I hope I can get to "happy to be here with you" by Thursday.

I'll propose a toast "to Peace, Love and Understanding."


  1. I lightened up just about an hour after I wrote this...looking forward to seeing everyone tomorrow!

  2. What a complex and difficult story for anyone to navigate. I am amazed that you were able to lighten up. But thanksgiving is about giving thanks to all, and it sounds like you found that place inside yourself. It doesn't invalidate all the appropriate outrage you had earlier.

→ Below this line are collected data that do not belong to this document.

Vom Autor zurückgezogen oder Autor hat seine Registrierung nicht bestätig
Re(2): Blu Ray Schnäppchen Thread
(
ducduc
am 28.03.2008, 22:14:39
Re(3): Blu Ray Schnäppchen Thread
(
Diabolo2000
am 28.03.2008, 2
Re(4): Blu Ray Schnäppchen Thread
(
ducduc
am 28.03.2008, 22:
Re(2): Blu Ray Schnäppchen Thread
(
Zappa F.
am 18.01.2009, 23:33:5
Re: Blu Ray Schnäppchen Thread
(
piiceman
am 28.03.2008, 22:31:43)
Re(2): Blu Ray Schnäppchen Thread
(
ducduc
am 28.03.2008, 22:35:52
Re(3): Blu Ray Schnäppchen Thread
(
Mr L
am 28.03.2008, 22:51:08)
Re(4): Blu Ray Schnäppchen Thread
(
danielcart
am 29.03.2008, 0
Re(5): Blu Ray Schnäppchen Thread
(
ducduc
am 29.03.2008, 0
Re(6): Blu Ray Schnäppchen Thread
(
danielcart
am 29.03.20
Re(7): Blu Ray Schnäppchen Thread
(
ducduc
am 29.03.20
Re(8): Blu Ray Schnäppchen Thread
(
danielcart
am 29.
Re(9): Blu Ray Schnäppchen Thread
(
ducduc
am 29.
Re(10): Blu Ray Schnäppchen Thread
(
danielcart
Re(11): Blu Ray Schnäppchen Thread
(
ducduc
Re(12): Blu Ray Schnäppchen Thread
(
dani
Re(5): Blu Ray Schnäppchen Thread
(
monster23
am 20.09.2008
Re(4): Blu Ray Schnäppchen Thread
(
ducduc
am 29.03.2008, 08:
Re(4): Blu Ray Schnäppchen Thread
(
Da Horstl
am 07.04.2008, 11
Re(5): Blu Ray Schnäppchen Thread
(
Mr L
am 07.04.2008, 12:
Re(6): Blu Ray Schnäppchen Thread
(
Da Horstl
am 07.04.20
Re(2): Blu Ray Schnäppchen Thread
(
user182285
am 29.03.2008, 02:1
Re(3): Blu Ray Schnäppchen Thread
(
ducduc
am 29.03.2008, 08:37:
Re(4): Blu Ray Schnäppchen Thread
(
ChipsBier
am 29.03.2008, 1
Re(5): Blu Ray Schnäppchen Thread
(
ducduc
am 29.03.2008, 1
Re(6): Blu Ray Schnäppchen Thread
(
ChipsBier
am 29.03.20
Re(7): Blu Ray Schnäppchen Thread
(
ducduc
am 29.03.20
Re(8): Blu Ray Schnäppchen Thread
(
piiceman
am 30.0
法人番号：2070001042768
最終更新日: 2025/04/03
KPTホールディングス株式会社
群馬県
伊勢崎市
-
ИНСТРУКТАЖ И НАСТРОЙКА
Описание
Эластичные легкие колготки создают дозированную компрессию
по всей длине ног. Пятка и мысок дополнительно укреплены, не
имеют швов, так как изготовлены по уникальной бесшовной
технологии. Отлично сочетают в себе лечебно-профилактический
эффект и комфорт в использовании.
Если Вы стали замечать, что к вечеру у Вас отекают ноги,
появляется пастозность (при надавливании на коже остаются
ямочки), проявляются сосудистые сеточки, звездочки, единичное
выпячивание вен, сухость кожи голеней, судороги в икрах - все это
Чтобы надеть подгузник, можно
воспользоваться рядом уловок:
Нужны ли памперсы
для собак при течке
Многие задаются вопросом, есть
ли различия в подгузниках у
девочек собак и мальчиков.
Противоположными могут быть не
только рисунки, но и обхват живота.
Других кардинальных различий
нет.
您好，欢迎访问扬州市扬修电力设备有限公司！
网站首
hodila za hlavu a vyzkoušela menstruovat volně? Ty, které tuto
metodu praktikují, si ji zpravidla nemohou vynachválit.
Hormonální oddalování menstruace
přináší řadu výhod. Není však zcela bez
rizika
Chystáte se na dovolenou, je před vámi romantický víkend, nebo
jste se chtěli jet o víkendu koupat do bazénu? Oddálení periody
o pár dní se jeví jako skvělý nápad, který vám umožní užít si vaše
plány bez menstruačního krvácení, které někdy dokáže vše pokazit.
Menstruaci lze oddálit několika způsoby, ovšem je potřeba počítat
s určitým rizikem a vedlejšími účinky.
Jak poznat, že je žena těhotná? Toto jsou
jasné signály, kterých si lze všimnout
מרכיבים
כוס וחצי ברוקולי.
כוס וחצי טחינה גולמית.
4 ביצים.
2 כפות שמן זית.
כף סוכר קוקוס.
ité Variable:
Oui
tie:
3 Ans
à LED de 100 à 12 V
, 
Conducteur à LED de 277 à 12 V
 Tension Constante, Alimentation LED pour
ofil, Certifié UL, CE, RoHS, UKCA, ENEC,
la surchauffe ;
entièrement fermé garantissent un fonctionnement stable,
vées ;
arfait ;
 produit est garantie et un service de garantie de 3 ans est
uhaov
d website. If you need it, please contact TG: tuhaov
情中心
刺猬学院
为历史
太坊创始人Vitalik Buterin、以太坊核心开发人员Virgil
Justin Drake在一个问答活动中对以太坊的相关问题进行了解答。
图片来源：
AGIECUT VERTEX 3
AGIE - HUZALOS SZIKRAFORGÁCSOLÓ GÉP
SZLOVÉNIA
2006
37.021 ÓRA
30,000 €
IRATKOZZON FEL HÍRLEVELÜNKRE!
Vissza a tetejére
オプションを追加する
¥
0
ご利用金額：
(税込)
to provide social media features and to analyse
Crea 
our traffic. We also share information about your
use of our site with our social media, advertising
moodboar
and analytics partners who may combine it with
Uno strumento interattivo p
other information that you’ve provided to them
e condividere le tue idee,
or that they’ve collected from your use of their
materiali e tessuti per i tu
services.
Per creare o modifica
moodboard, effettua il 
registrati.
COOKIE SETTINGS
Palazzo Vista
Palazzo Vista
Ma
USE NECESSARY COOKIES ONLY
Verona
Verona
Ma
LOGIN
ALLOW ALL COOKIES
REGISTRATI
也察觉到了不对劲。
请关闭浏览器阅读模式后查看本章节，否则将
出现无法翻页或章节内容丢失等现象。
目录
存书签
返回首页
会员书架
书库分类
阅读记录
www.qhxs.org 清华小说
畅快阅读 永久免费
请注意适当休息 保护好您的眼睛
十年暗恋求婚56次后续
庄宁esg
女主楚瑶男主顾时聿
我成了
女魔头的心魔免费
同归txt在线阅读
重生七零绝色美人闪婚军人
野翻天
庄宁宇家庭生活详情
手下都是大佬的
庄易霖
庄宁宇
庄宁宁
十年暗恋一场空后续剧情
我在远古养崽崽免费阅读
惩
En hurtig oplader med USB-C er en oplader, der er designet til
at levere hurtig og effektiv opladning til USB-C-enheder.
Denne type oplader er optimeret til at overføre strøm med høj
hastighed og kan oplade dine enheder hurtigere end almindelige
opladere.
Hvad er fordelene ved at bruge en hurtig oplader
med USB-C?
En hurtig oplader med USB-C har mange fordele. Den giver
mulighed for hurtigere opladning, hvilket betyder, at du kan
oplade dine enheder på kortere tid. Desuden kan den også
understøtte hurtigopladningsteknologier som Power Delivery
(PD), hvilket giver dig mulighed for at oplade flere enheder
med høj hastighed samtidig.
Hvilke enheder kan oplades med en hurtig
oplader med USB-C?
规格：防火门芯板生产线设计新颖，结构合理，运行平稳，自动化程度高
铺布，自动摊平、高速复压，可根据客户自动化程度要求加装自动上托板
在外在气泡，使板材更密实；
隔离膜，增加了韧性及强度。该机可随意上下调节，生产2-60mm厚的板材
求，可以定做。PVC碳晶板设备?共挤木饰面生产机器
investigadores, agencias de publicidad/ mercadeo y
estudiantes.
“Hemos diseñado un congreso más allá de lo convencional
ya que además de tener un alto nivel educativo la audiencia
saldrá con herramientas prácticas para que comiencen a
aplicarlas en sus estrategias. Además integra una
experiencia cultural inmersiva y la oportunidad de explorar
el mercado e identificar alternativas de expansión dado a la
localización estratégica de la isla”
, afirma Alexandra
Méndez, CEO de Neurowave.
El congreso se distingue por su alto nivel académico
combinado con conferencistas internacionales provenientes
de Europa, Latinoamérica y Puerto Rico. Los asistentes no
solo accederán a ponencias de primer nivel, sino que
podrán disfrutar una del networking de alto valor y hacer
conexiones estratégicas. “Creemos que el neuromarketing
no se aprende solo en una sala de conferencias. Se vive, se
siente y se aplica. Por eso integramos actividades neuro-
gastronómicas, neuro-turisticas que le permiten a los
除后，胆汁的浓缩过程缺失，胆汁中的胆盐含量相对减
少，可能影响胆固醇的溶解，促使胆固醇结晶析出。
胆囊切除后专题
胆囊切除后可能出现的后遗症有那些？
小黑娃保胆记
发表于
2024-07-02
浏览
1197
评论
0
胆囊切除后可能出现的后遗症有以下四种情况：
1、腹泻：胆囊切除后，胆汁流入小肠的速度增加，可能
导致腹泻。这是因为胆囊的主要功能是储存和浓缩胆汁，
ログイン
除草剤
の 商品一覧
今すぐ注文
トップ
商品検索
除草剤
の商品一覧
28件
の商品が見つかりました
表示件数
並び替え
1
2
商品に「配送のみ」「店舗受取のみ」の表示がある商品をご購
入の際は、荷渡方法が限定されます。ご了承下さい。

    Hoping it all went well.

  3. Thanksgiving was mostly great stuff - my cousin went with her boyfriend's family instead. She's still using heavily, angry at everything and behaving irrationally. She was, of course, invited to be with her family and made her choice freely. I'm thankful for that.

    My mom, who was so concerned about her, declined any opportunity to visit with her last week saying she was "too busy", and she still hasn't spoken to my aunt.

  4. Dysfunction continues at it's own pace. You seem to live your life to the fullest, and that's what counts in the long run.